Besides maybe Rust. Really different usecases though.

[+] bobbyi_settv|8 years ago|reply
But it also can be annoying as a Scala programmer because you are going to have to be aware of both the Java and the Scala versions of each thing and how they differ.

For example, under this proposal, you will need "new" when creating an instance of a Java data class, but you are probably in the habit of omitting it when creating an instance of a case class.

[+] icedchai|8 years ago|reply
Or just install Lombok.
[+] didibus|8 years ago|reply
Can't do java without it.
[+] bherrmann7|8 years ago|reply
Lombok @Value for the win!
[+] tybit|8 years ago|reply
As the article starts out with, Algebraic Anny, Boilerplate Billy etc wanting different things, I wonder if rather than side stepping this issue with a compromise if they could solve it with metaclasses as proposed for C++ https://herbsutter.com/2017/07/26/metaclasses-thoughts-on-ge...

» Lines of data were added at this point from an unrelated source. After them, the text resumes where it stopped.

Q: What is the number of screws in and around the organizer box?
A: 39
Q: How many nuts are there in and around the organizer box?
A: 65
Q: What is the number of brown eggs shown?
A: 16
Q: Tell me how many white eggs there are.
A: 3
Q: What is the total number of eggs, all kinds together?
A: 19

I really like the idea of metaclasses and would love to see proposals for C# and Java too. As the proposal mentions Java and C# have already gone down a separate path with interfaces (and structs for C#) but would be cool to see if it could be resolved anyway.

[+] bognition|8 years ago|reply
Honestly immutable data classes that are created via builders is a must have in Java.
[+] emidln|8 years ago|reply
Make fields public final and your constructor is your "builder".
[+] pjmlp|8 years ago|reply
Interesting to see everyone discussing Java vs C# properties, when C# properties are actually based on how Eiffel and Delphi do them. :)
[+] nikolay|8 years ago|reply
Why underscores in "__data"? Is this just a temporary thing?
[+] kodablah|8 years ago|reply
> Can a data class extend an ordinary class? Can a data class extend another data class? Can a non-data class extend a data class?

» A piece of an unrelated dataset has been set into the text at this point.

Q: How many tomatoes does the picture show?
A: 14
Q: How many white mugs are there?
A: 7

No, no, and no. There are interfaces with default impls these days, don't allow base class state.

And figure out how to make interfaces "sealed".

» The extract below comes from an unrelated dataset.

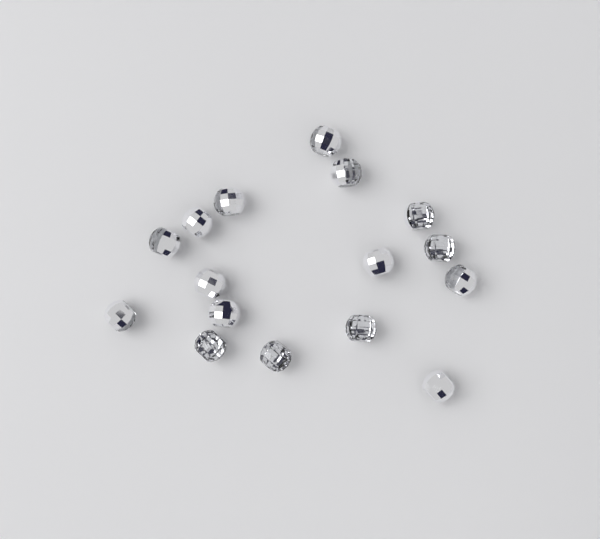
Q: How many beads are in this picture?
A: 16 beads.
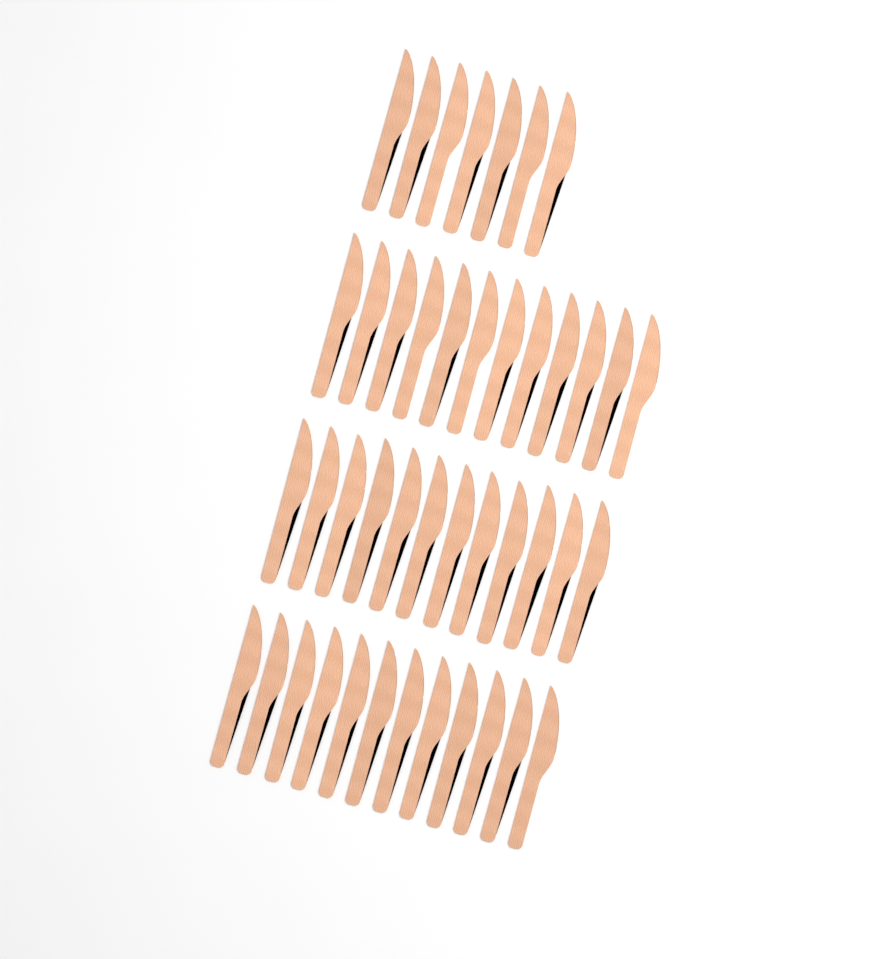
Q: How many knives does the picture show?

[+] virmundi|8 years ago|reply
Can’t we just use AOP to generate the boilerplate code if we are ok with Kotlin style data types? Toss an annotation on the class like @Data. After that everything should get generated at compile time.
[+] yeupyeupyeup|8 years ago|reply
Classic Brian Goetz bashing Java serialization.
[+] deepsun|8 years ago|reply
"data class" is already in Kotlin flavor.

Yes, I refuse to call Kotlin a different programming language like Scala, because it's just syntactic sugar over good-ol-Java, while all tools, approaches, stackoverflow are the same. But it has the data classes, implemented just like the article described.

[+] itronitron|8 years ago|reply
This seems unnecessary if the functional / lambda approach is fully adopted as the data can be understood by looking at the functions that operate on the data, so there would be less of a need for simplifying access to the data values when passing them into functions. As I have developed more data-intensive computational methods in Java I no longer implement data encapsulating classes but rather just use collections containing the basic data types.